_REQUIRED WORK_
Please output the entries that follow exactly, without a single image.

== Segment start ==

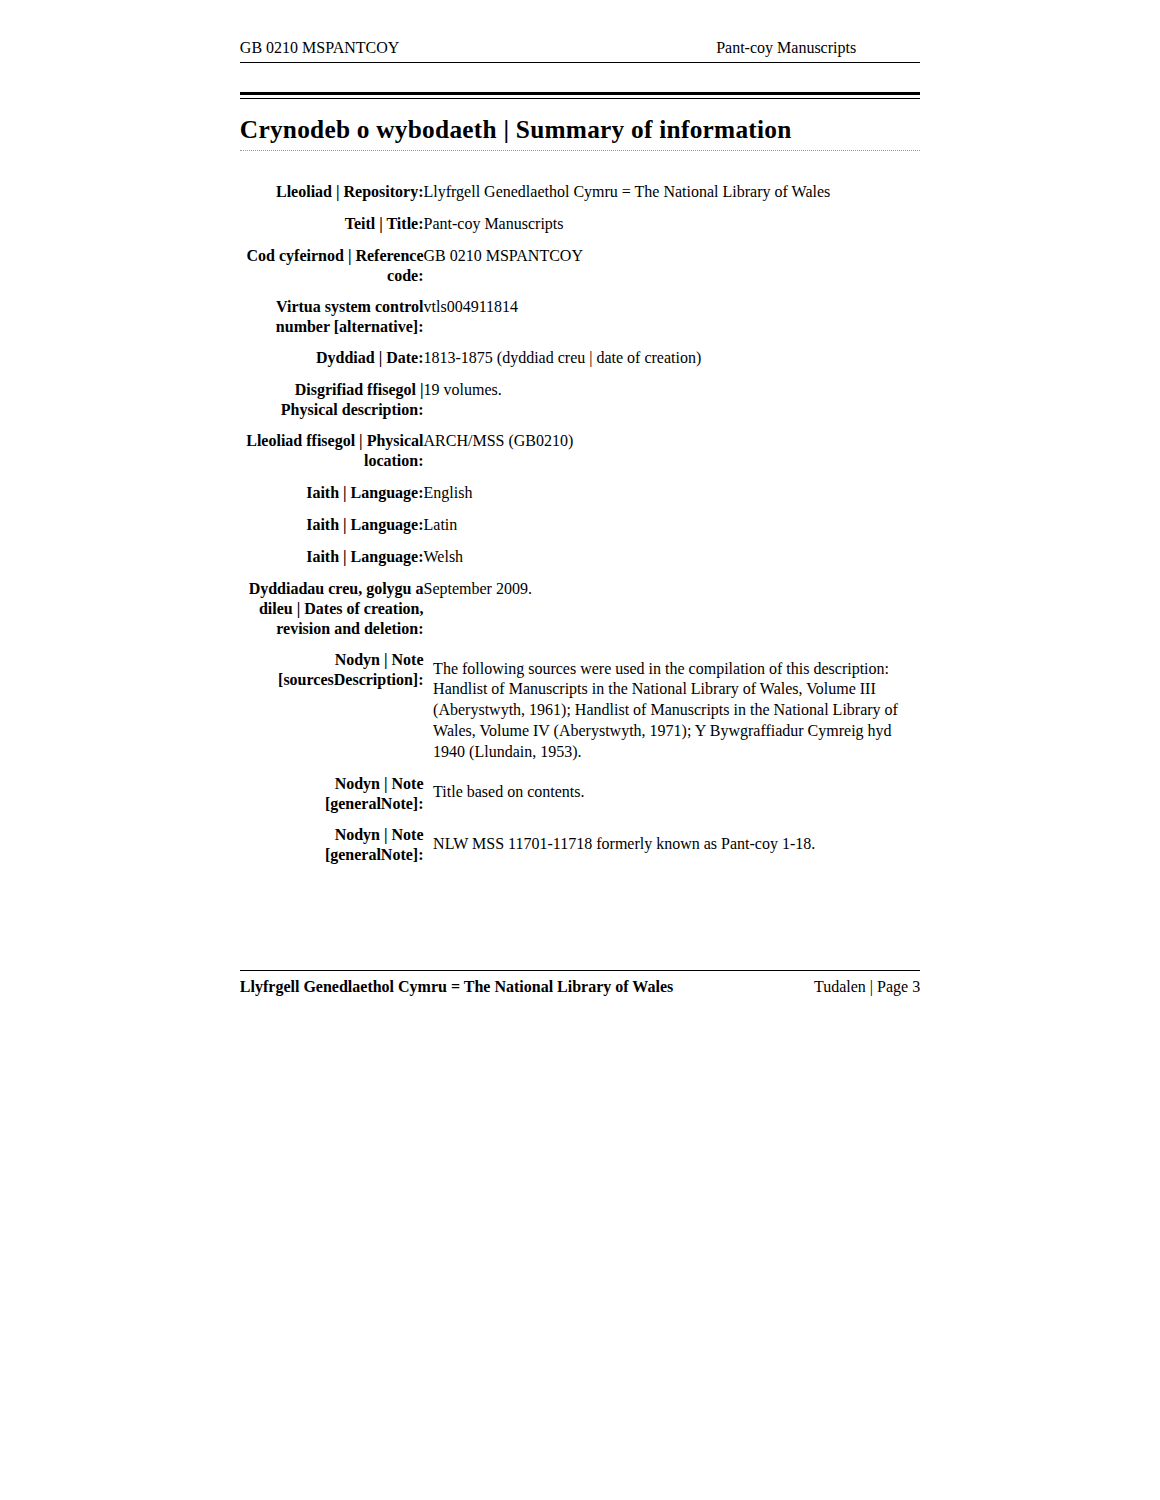GB 0210 MSPANTCOY
Pant-coy Manuscripts
Crynodeb o wybodaeth | Summary of information
| Lleoliad / Repository: | Llyfrgell Genedlaethol Cymru = The National Library of Wales |
| Teitl / Title: | Pant-coy Manuscripts |
| Cod cyfeirnod / Reference code: | GB 0210 MSPANTCOY |
| Virtua system control number [alternative]: | vtls004911814 |
| Dyddiad / Date: | 1813-1875 (dyddiad creu / date of creation) |
| Disgrifiad ffisegol / Physical description: | 19 volumes. |
| Lleoliad ffisegol / Physical location: | ARCH/MSS (GB0210) |
| Iaith / Language: | English |
| Iaith / Language: | Latin |
| Iaith / Language: | Welsh |
| Dyddiadau creu, golygu a dileu / Dates of creation, revision and deletion: | September 2009. |
| Nodyn / Note [sourcesDescription]: | The following sources were used in the compilation of this description: Handlist of Manuscripts in the National Library of Wales, Volume III (Aberystwyth, 1961); Handlist of Manuscripts in the National Library of Wales, Volume IV (Aberystwyth, 1971); Y Bywgraffiadur Cymreig hyd 1940 (Llundain, 1953). |
| Nodyn / Note [generalNote]: | Title based on contents. |
| Nodyn / Note [generalNote]: | NLW MSS 11701-11718 formerly known as Pant-coy 1-18. |
Llyfrgell Genedlaethol Cymru = The National Library of Wales
Tudalen | Page 3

== Segment end ==

_ANSWER SPACE_
GB 0210 MSPANTCOY
Pant-coy Manuscripts
Crynodeb o wybodaeth | Summary of information
| Lleoliad / Repository: | Llyfrgell Genedlaethol Cymru = The National Library of Wales |
| Teitl / Title: | Pant-coy Manuscripts |
| Cod cyfeirnod / Reference code: | GB 0210 MSPANTCOY |
| Virtua system control number [alternative]: | vtls004911814 |
| Dyddiad / Date: | 1813-1875 (dyddiad creu / date of creation) |
| Disgrifiad ffisegol / Physical description: | 19 volumes. |
| Lleoliad ffisegol / Physical location: | ARCH/MSS (GB0210) |
| Iaith / Language: | English |
| Iaith / Language: | Latin |
| Iaith / Language: | Welsh |
| Dyddiadau creu, golygu a dileu / Dates of creation, revision and deletion: | September 2009. |
| Nodyn / Note [sourcesDescription]: | The following sources were used in the compilation of this description: Handlist of Manuscripts in the National Library of Wales, Volume III (Aberystwyth, 1961); Handlist of Manuscripts in the National Library of Wales, Volume IV (Aberystwyth, 1971); Y Bywgraffiadur Cymreig hyd 1940 (Llundain, 1953). |
| Nodyn / Note [generalNote]: | Title based on contents. |
| Nodyn / Note [generalNote]: | NLW MSS 11701-11718 formerly known as Pant-coy 1-18. |
Llyfrgell Genedlaethol Cymru = The National Library of Wales
Tudalen | Page 3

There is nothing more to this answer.